At 24,500 words, "College-Cut Kill" is an overly-long piece that rambles and loses focus a few times before ending in a typically exciting and suspenseful manner. It really feels padded in places and it seems like MacDonald lost his way at one point. There are way too many characters in this novella, and they quickly become confused in the readers mind, requiring much page-turning to get one's bearings. Still, there is a lot to recommend, as this was written around the time the author was publishing his first novel and his style was fairly confident. There are some very neat descriptive passages that are first-rate JDM, like this visit to a run-down trailer park:

"The layout had been pasted together with spit and optimism. Neither ingredient had worked very well. Dirty pastel walls, a litter of papers and orange peels, a glare of sun off the few aluminum trailers, some harsh red flowers struggling up a broken trellis. I watched the doorway. The sign on it said Manager. A half hour later a blonde unlocked the door and went in. I walked over and knocked. She came to the door, barefoot. In another year the disintegration would have removed the last traces of what must have once been a very lush and astonishing beauty. That is a sad thing to happen to a woman under thirty."

The novella is divided into eight chapters, all featuring pulpy-sounding titles such as "Sweating Bullets" and "Setting Up the Kill;" it's uncertain if these are MacDonald's or the work of an editor. 

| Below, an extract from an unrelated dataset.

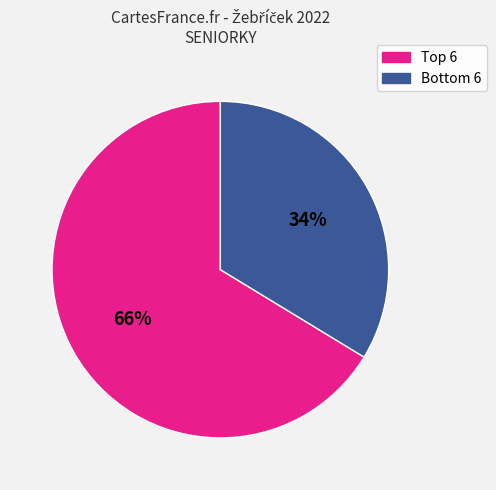

Does any single category account for the majority?

Yes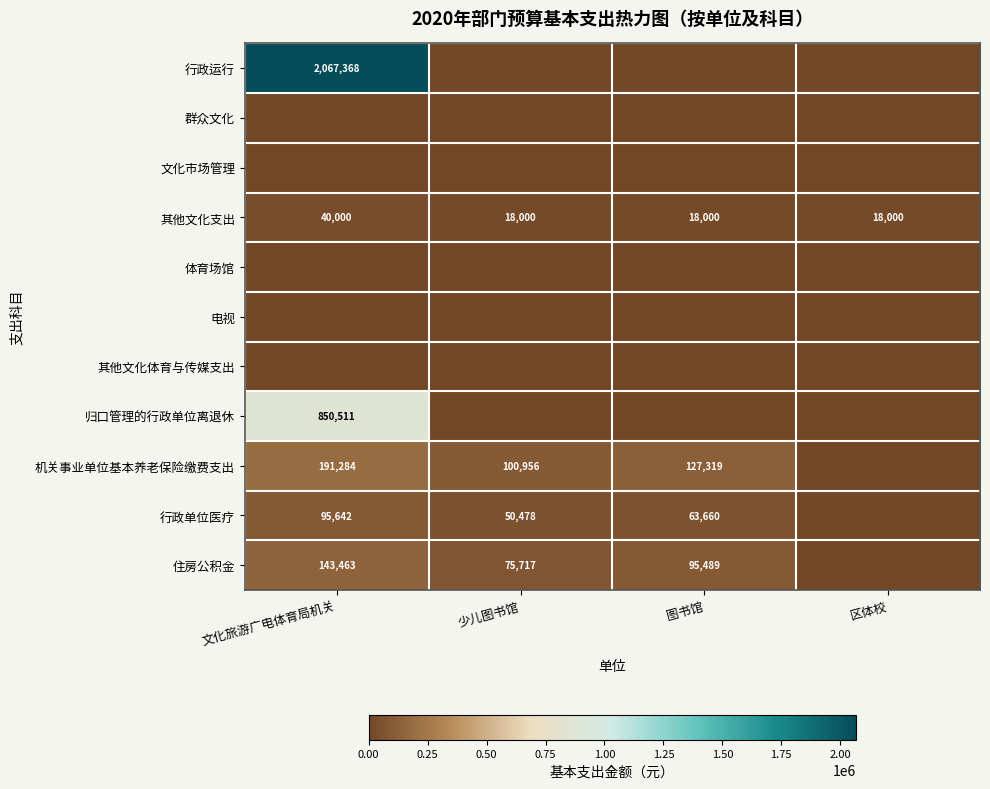

The value of 住房公积金 at 文化旅游广电体育局机关 is 143463. True or false?

True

Readers looking for a copy of the novella should have a fairly easy time in doing so. It was anthologized in a 2001 collection titled Pulp Masters, edited by the Ed Gorman and Martin H. Greenberg. Gorman, whose love for the early works of MacDonald is well documented, writes an insightful preface to "College-Cut Kill" where he attempts to understand why the author made such an impression on him when reading his works as a teenager:

"He was able to bring the working-class and the lower middle-class into the crime novel. As much as I love the paperback boys of that era -- Day Keene, for example -- their characters never exhibited much reality. Not that I could recognize anyway... [MacDonald] spoke for the middle-class and for his time. His people weren't all drifters and ex-cons and hoods, as they were in most crime novels. They were engineers and car salesmen and lawyers and housewives and high school students and doctors.... He was writing about your dad and mom and sister and neighbors. People you wanted to emulate, people you loved, people you hated, people who scared you... But always people you knew..."

This wonderful collection -- featuring works by Mickey Spillane, Donald Westlake, Harry Whittington and an incredible James M. Cain novella called "The Embezzler" -- is out of print but easily obtainable on Amazon and eBay.